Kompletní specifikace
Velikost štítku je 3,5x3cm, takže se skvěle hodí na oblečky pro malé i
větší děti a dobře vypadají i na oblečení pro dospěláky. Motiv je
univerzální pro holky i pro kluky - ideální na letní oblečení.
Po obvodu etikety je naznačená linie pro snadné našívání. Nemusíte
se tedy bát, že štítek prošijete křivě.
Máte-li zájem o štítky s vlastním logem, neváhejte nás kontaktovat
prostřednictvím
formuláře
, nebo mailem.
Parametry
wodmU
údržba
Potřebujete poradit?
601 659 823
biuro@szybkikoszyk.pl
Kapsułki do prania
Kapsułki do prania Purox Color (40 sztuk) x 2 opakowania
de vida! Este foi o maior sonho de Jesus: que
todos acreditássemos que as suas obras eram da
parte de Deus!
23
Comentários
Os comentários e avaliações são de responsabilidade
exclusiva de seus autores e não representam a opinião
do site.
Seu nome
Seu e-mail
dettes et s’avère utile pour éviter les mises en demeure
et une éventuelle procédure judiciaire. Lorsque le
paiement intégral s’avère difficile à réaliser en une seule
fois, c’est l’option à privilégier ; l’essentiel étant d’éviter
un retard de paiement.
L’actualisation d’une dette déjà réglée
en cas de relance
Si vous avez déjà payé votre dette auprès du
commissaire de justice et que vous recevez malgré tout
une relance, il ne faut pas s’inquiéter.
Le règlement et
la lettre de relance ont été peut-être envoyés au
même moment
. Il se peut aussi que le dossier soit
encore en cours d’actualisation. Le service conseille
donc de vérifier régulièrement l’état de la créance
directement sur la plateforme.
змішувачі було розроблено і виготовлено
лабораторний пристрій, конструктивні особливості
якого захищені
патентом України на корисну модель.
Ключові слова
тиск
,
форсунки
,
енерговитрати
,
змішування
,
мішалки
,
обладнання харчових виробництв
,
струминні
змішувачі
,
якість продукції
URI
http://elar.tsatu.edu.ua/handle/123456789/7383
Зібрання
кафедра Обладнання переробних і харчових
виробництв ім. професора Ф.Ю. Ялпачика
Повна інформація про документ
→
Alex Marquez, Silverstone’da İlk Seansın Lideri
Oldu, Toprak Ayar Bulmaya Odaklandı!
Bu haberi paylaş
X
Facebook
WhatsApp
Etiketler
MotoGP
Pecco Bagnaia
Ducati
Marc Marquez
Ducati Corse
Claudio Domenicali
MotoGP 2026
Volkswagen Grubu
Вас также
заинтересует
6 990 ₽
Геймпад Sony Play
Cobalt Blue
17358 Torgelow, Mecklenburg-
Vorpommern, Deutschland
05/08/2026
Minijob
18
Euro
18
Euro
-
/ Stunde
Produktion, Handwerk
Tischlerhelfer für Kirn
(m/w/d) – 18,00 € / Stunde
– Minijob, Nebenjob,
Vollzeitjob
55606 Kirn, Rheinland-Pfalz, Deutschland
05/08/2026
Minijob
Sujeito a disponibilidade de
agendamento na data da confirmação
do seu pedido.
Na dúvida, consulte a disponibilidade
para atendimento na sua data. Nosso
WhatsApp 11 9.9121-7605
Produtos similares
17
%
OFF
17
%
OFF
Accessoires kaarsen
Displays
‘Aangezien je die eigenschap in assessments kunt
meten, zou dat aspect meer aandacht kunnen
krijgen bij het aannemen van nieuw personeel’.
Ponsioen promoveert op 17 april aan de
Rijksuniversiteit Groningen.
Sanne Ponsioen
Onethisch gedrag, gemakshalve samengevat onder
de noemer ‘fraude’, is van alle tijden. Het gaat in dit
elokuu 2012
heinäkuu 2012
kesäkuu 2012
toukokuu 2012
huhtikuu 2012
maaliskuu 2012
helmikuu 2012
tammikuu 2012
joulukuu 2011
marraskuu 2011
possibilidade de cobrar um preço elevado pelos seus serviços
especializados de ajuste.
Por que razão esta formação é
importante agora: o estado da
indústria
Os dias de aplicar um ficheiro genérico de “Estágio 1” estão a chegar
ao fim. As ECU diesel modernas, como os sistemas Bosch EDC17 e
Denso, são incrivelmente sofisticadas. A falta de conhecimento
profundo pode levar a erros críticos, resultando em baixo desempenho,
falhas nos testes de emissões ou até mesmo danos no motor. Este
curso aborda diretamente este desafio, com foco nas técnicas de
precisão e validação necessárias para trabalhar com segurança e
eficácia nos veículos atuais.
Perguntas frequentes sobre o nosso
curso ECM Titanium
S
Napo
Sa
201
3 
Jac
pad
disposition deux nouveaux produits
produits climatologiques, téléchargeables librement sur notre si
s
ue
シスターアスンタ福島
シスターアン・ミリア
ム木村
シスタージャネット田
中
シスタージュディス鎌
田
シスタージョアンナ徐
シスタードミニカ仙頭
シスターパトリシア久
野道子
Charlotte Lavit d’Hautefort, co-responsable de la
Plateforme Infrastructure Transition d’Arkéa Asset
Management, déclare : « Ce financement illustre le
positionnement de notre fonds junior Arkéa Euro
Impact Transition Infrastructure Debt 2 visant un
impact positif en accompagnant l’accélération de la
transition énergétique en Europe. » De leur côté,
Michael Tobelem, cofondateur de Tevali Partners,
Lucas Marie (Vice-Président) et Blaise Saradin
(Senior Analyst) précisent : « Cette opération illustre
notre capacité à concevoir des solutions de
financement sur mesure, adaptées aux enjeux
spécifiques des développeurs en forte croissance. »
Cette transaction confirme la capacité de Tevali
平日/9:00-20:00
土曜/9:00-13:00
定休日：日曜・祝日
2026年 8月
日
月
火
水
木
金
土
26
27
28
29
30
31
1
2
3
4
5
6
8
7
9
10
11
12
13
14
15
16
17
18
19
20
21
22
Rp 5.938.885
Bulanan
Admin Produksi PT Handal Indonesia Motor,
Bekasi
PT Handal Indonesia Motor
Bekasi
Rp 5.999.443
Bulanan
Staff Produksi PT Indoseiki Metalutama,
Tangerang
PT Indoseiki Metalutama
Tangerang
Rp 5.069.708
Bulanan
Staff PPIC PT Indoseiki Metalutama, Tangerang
• • • • •
Prompt
Which lines above contain the word "déjà"? Identify each one and copy it in full.

Response
L’actualisation d’une dette déjà réglée
Si vous avez déjà payé votre dette auprès du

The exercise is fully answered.